**TASK DATA:**
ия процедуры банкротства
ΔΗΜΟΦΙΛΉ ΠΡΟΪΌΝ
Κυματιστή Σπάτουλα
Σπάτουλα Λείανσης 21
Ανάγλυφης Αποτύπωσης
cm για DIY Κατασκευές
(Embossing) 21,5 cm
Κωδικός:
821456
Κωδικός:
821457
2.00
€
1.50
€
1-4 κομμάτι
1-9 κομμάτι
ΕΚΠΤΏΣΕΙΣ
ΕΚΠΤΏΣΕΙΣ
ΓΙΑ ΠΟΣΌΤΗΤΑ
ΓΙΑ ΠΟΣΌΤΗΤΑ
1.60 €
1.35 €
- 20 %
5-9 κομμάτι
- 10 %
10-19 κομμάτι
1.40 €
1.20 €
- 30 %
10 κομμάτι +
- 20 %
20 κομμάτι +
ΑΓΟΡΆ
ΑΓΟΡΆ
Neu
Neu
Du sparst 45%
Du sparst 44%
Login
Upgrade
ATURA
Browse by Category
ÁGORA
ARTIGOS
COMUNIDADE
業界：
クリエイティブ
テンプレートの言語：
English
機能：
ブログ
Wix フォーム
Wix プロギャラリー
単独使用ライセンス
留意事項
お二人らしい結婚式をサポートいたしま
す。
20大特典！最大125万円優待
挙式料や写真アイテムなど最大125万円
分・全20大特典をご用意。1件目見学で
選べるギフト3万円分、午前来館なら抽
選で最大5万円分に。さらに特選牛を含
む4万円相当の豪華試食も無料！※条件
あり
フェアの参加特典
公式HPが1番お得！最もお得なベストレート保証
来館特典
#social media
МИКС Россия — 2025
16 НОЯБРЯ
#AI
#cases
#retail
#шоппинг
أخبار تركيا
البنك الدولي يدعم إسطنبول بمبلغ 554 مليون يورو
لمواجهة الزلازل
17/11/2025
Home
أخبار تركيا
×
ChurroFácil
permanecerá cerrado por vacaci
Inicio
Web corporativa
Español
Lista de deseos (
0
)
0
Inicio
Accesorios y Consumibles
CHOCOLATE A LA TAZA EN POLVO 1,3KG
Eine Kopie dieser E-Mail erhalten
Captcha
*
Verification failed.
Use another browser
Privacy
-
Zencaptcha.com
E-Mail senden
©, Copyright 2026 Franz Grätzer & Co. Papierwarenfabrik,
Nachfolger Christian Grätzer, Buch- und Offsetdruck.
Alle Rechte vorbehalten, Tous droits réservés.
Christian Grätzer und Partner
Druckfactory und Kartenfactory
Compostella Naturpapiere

**AIM OF THE TASK:** Copy the data word for word, from its first line through the line that contains "ChurroFácil", with both ends included.

**WRITTEN SOLUTION:**
ия процедуры банкротства
ΔΗΜΟΦΙΛΉ ΠΡΟΪΌΝ
Κυματιστή Σπάτουλα
Σπάτουλα Λείανσης 21
Ανάγλυφης Αποτύπωσης
cm για DIY Κατασκευές
(Embossing) 21,5 cm
Κωδικός:
821456
Κωδικός:
821457
2.00
€
1.50
€
1-4 κομμάτι
1-9 κομμάτι
ΕΚΠΤΏΣΕΙΣ
ΕΚΠΤΏΣΕΙΣ
ΓΙΑ ΠΟΣΌΤΗΤΑ
ΓΙΑ ΠΟΣΌΤΗΤΑ
1.60 €
1.35 €
- 20 %
5-9 κομμάτι
- 10 %
10-19 κομμάτι
1.40 €
1.20 €
- 30 %
10 κομμάτι +
- 20 %
20 κομμάτι +
ΑΓΟΡΆ
ΑΓΟΡΆ
Neu
Neu
Du sparst 45%
Du sparst 44%
Login
Upgrade
ATURA
Browse by Category
ÁGORA
ARTIGOS
COMUNIDADE
業界：
クリエイティブ
テンプレートの言語：
English
機能：
ブログ
Wix フォーム
Wix プロギャラリー
単独使用ライセンス
留意事項
お二人らしい結婚式をサポートいたしま
す。
20大特典！最大125万円優待
挙式料や写真アイテムなど最大125万円
分・全20大特典をご用意。1件目見学で
選べるギフト3万円分、午前来館なら抽
選で最大5万円分に。さらに特選牛を含
む4万円相当の豪華試食も無料！※条件
あり
フェアの参加特典
公式HPが1番お得！最もお得なベストレート保証
来館特典
#social media
МИКС Россия — 2025
16 НОЯБРЯ
#AI
#cases
#retail
#шоппинг
أخبار تركيا
البنك الدولي يدعم إسطنبول بمبلغ 554 مليون يورو
لمواجهة الزلازل
17/11/2025
Home
أخبار تركيا
×
ChurroFácil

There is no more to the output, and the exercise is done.